Drücken Sie „Enter“, um den Inhalte zu überspringen

Proteste in Thüringen gehen weiter

Auch dieses Wochenende sind Thüringer wieder auf die Straße gegangen.

Landesweit gab es knapp 30 Demonstrationen. Tausende Menschen zeigten Gesicht und Mut, um ihren Sorgen, Ängsten und auch Verärgerung Ausdruck zu verleihen. Nach Angaben der Polizei waren einige Versammlungen nicht angemeldet, was angesichts von Spaziergängen in der Regel auch nicht nötig scheint.

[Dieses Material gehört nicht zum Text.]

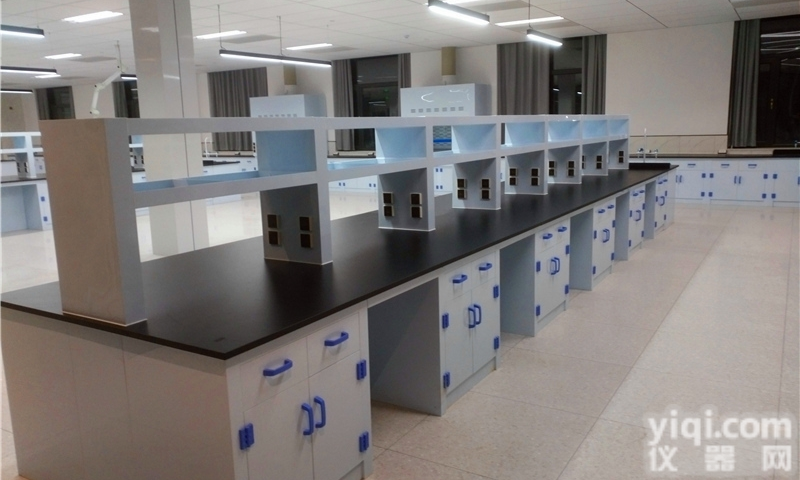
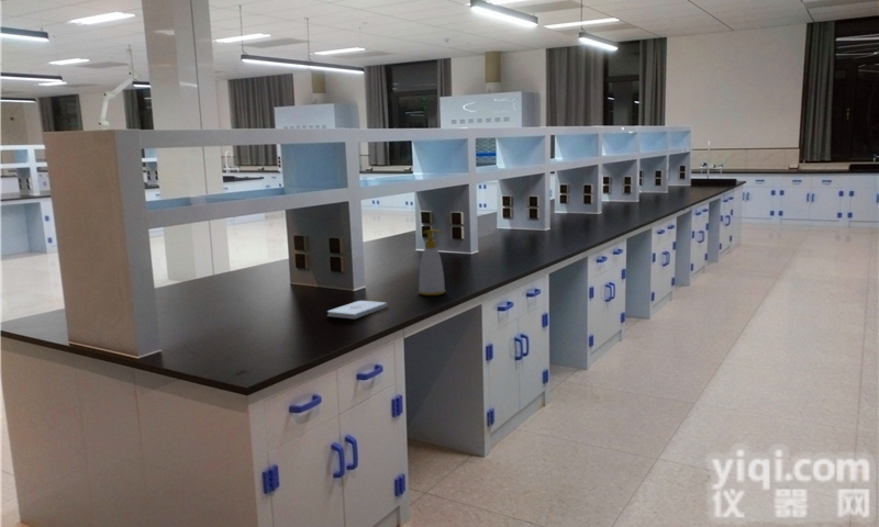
+ soap bottle [418,228,446,296]
+ notepad [326,300,388,319]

Auf die Straße sind die Menschen gegangen, weil sie mit der Politik der gewählten Volksvertreter nicht einverstanden sind, weil Menschen landesweit verstanden und erkannt haben, dass die „große Gefahr“ nicht von einem bekannten Virus ausgeht, sondern von Regierungen und Parteien. Amtsträger, in welche das Vertrauen geschenkt wurde, sie würden das Beste für die Bevölkerung wollen.

Dagegen sprechen allerdings weiterhin die Beschlüsse im Bundestag sowie die Äußerungen von Landespolitikern wie Frau Werner oder Herr Ramelow, welcher seinen Spott über Twitter mitteilte. Wie inzwischen bekannt, teilt Ministerpräsident Ramelow die Beiträge anderer oder lässt seinen Hund Attila für sich sprechen, für den ein eigenes Profil eingerichtet ist.

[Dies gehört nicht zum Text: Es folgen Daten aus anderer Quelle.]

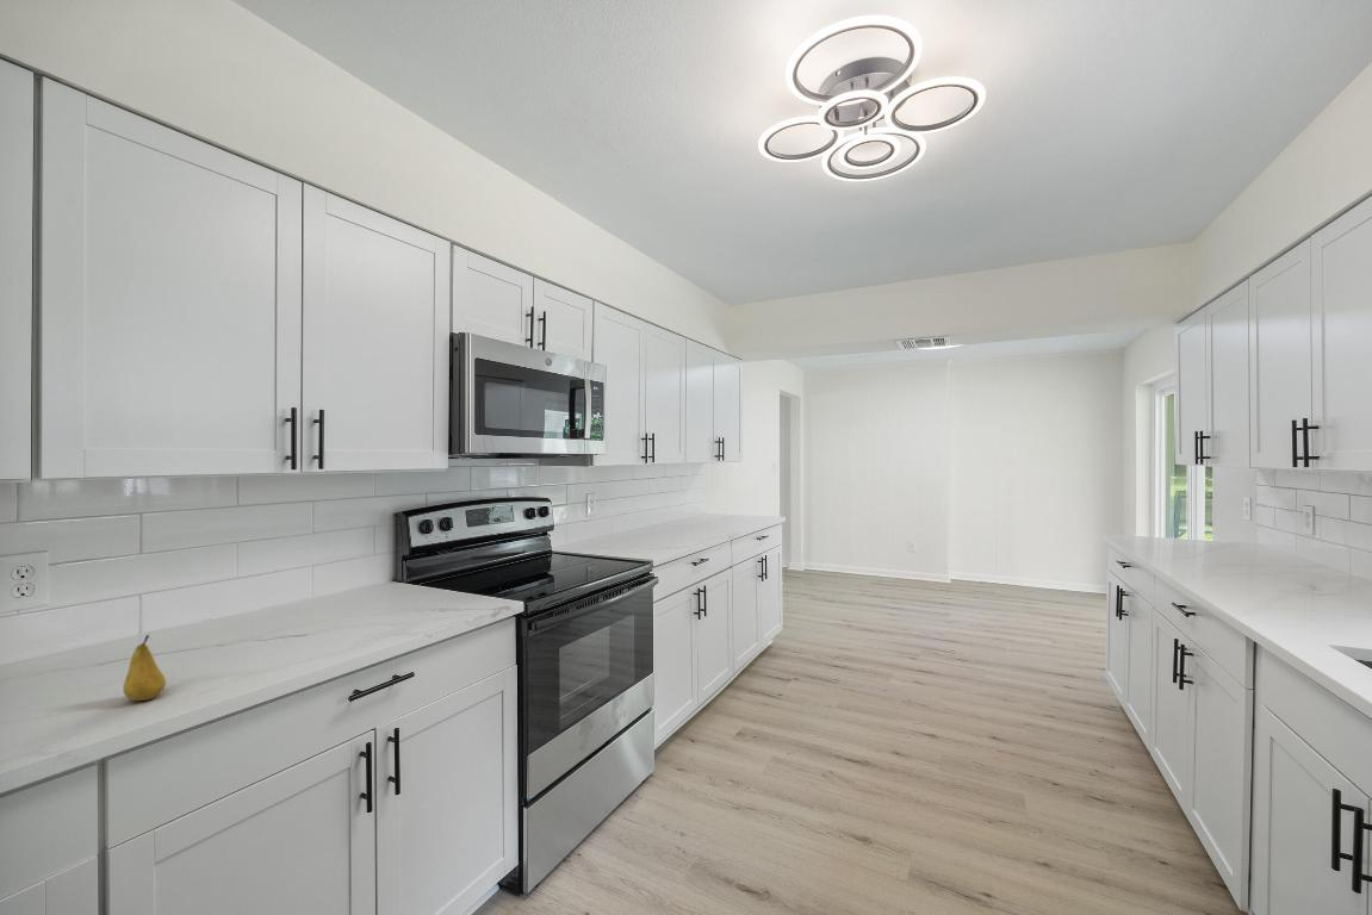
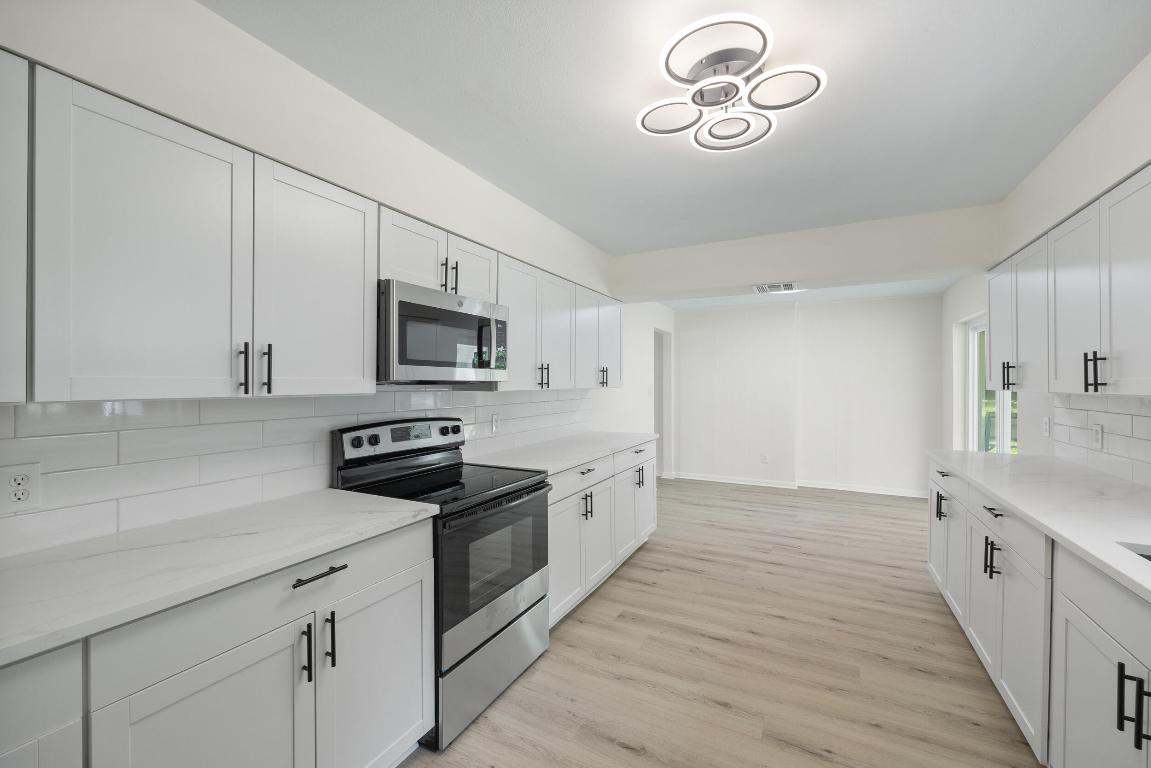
- fruit [123,634,167,702]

Die neue Vorgehensweise der Behörden scheint ein Blockieren, Auflösen oder Verhindern von Spaziergängen zu sein. Der geplante Stadtspaziergang in Gera für Grundrechte und gegen Corona Maßnahmen wurde durch die Polizei mit Androhung von Waffengewalt? aufgelöst (siehe Minute 8.50). Ursache ist das einige Teilnehmer keine Masken beim Spazieren tragen wollten..

Wie üblich jedoch, verliefen die landesweiten Demonstrationen und Spaziergänge friedlich, so wie man es von Deutschen gewohnt ist. Beklagt wurden allerdings von Teilnehmern die vermehrte Präsenz der ungebetenen Antifa. Eine inzwischen etablierte Institution, welche von Parteien gefördert werden solle, sich angeblich gegen Faschismus einsetzt, Bürger bei ihren Grundrecht-Demonstrationen massiv bedrängen und stören.

In Stuttgart jedoch wurden LKWs der Veranstalter Querdenken 711 angezündet, mit einem vermuteten Sachschaden von 200.000€ und der Veranstalter selbst und seine Kinder wurden mit Morddrohungen eingeschüchtert. Aus zuverlässigen Quellen ist eine Federführung des Gewalt bereiten Zweiges der Antifa nicht auszuschließen.

Demonstration Domplatz Erfurt

Dom platz Erfurt 16.05.2020

Angesichts der soliden Fakten über die Gefahr durch Mundschutz-Zwang und der überzogenen Hysterie wegen Neu-Infektionen, sind die Proteste mehr als verständlich. Der Schaden, hervor gegangen durch die von der Politik und Parteien beschlossenen Verbote und Gesetze geht in die Milliarden. Nicht zu sprechen von den Toten durch die Angst, Hysterie und Panik.